I want to talk about fake data.
Fake data is an amazing tool for developing robust, scalable, and highly-accurate algorithms and analytic strategies for business use cases.
With fake but realistic data, I could test the sensitivity of different analytic approaches. I could figure out how much noise or systemic error it took to flip the conclusion. I could identify the root causes when the results deviated from expectations. In short, I could build more robust analytics.
By controlling both the quality of the data and how it was analyzed, I controlled the output consistency. In other words, I could engineer the system.
AI products should be the result of information engineering, not data science.
The single most important thing to learn from statistics or epistemology is that data is not knowledge. Data is not objective. Data is only as useful as the business problem or scientific question to which it is applied.
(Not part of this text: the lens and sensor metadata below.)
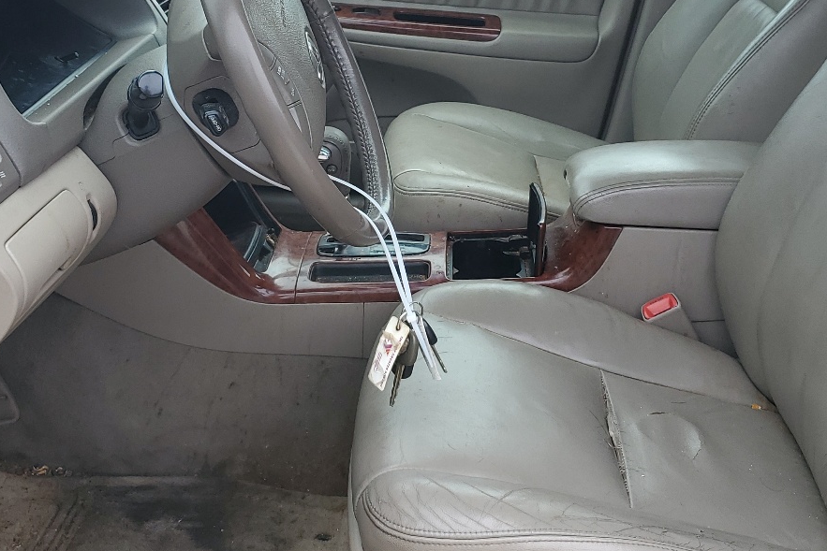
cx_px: 437
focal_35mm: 49
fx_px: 1126
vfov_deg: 27.4
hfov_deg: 40.3
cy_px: 198
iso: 50
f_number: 1.5
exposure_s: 1/833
In science, we do not get to control both the data and analytics. The data is as good as our methods and experiments allow. The result is a slow, painful process of iterative discovery and learning from falsification.
In business, we control both the data and analytics. We choose what data we collect and how accurately it is collected. We have the option to enforce quality standards on data. We also build the analytic approach. We get to control the quality of the outcome. Data scientists should use this amazing power more.
In short, I have learned that data science is bad for business. Product development processes should not be scientific—science self-corrects over generations. Products should be engineered. Engineering is the application of scientific theories to achieve specific outcomes. Engineering does not need to create new knowledge.
Data is not magic. I suspect information engineering will be a big part of the future of data science. There are tricks to it. I want to write about it.